** Opening GIVEN ENTRIES block **

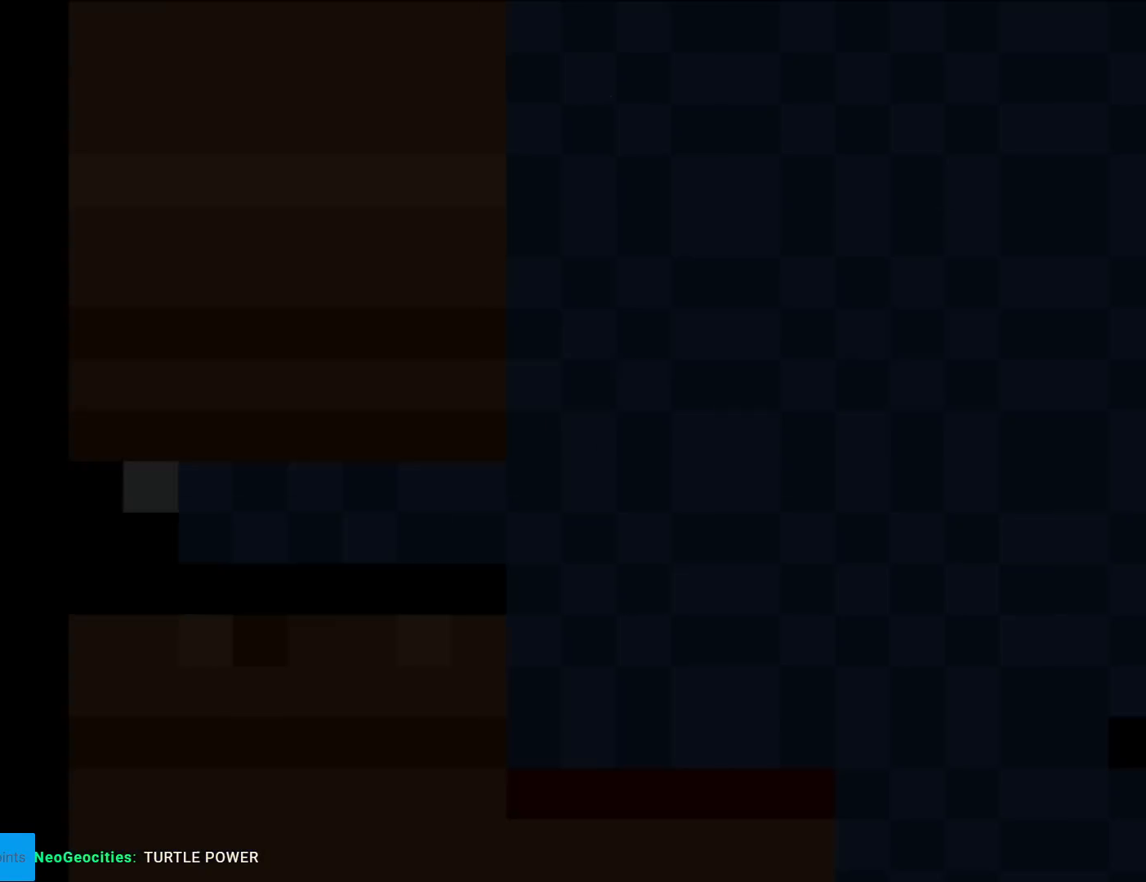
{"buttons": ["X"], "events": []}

** Closing GIVEN ENTRIES block **
** Opening GIVEN ENTRIES block **

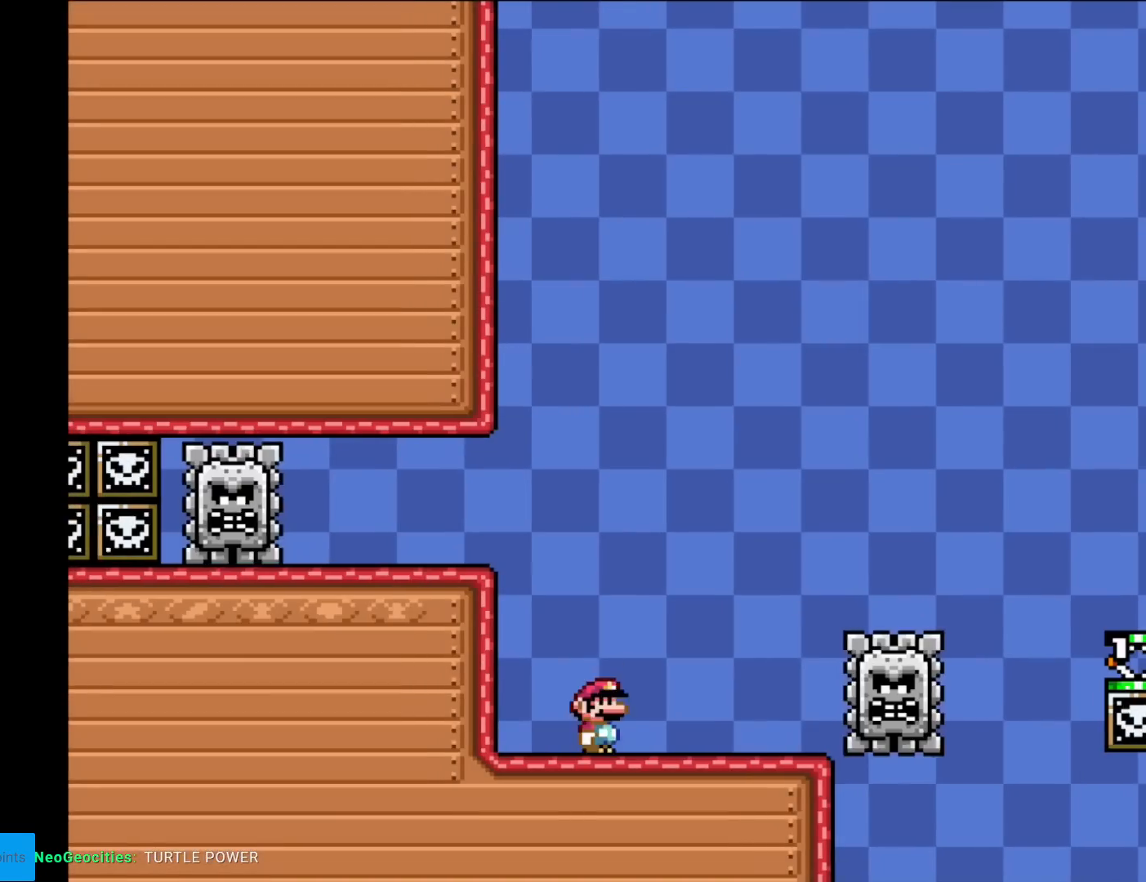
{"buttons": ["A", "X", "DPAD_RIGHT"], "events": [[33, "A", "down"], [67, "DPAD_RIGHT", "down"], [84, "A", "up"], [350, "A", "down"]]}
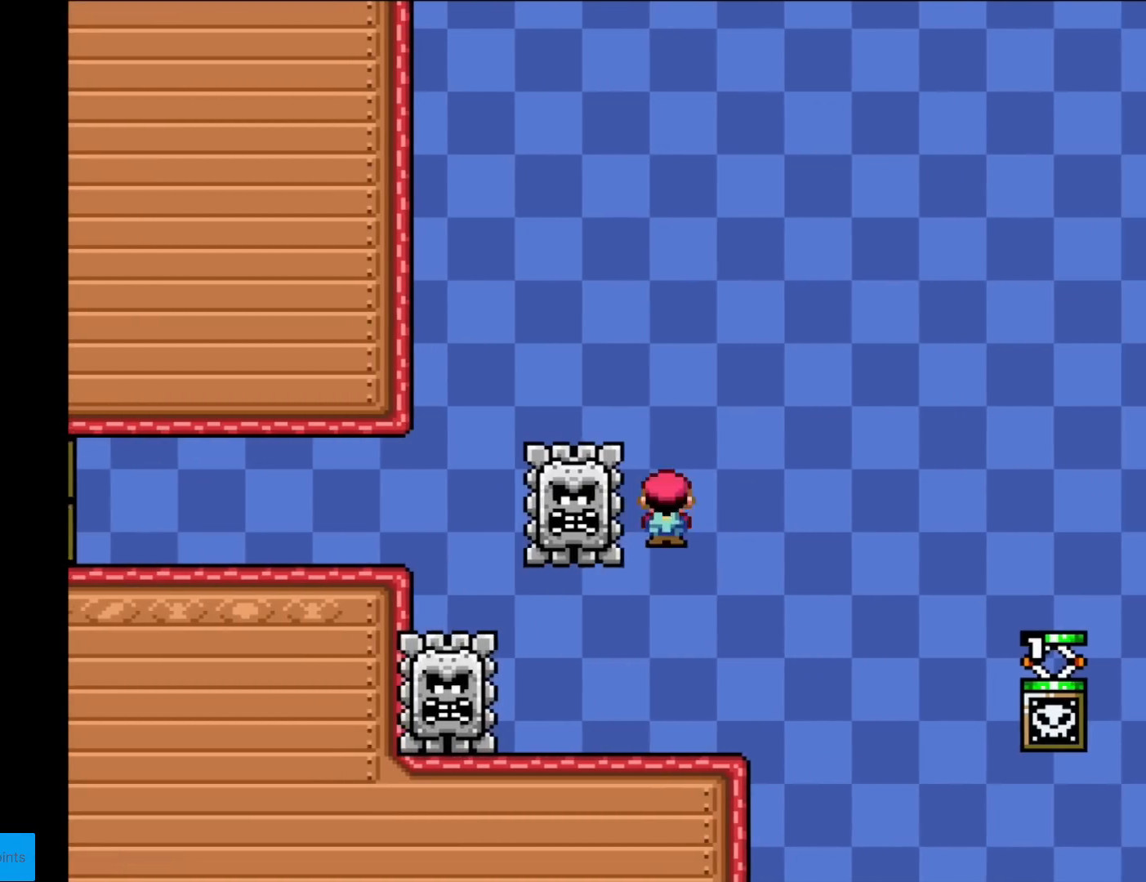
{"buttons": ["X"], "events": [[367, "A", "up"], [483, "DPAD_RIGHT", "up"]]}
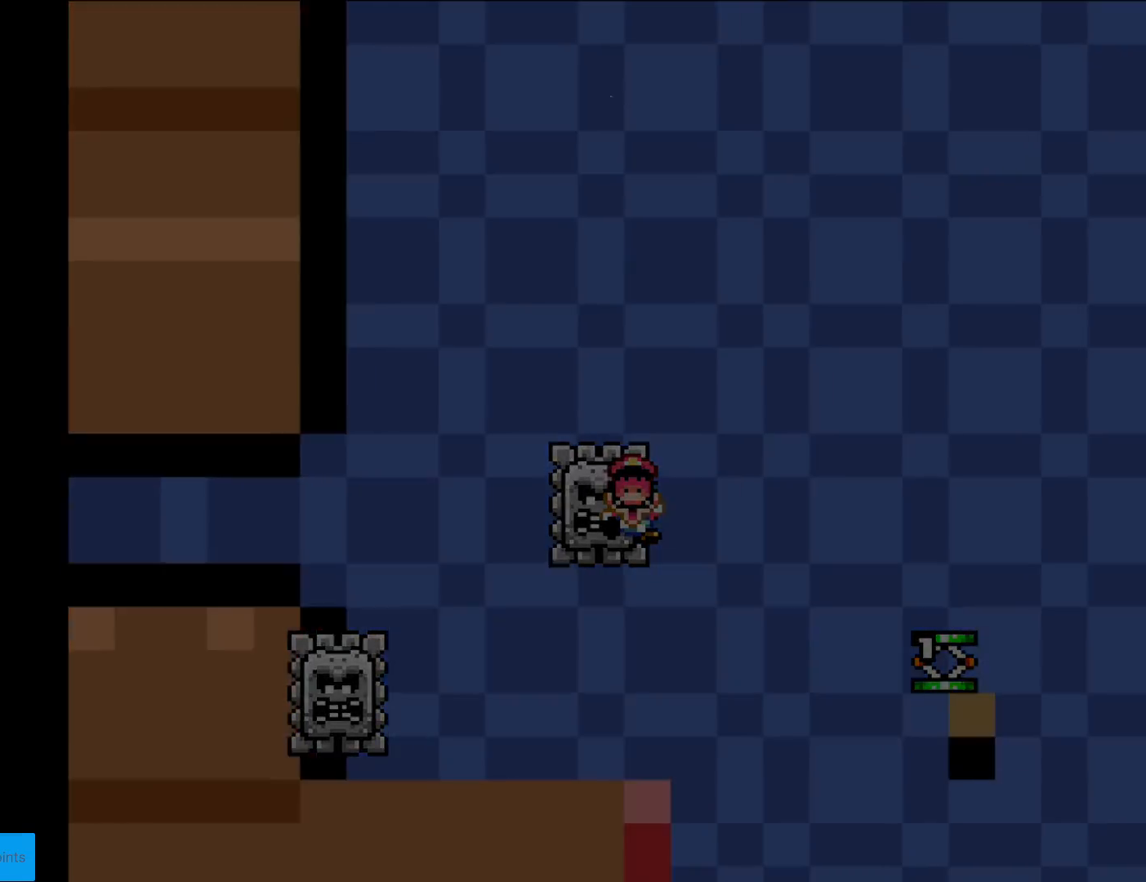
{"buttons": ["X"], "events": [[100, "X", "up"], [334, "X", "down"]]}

** Closing GIVEN ENTRIES block **

WORK TASK >> Find each line holding the string "down" in the listing above, then copy it.

SOLVED PROBLEM >>
{"buttons": ["A", "X", "DPAD_RIGHT"], "events": [[33, "A", "down"], [67, "DPAD_RIGHT", "down"], [84, "A", "up"], [350, "A", "down"]]}
{"buttons": ["X"], "events": [[100, "X", "up"], [334, "X", "down"]]}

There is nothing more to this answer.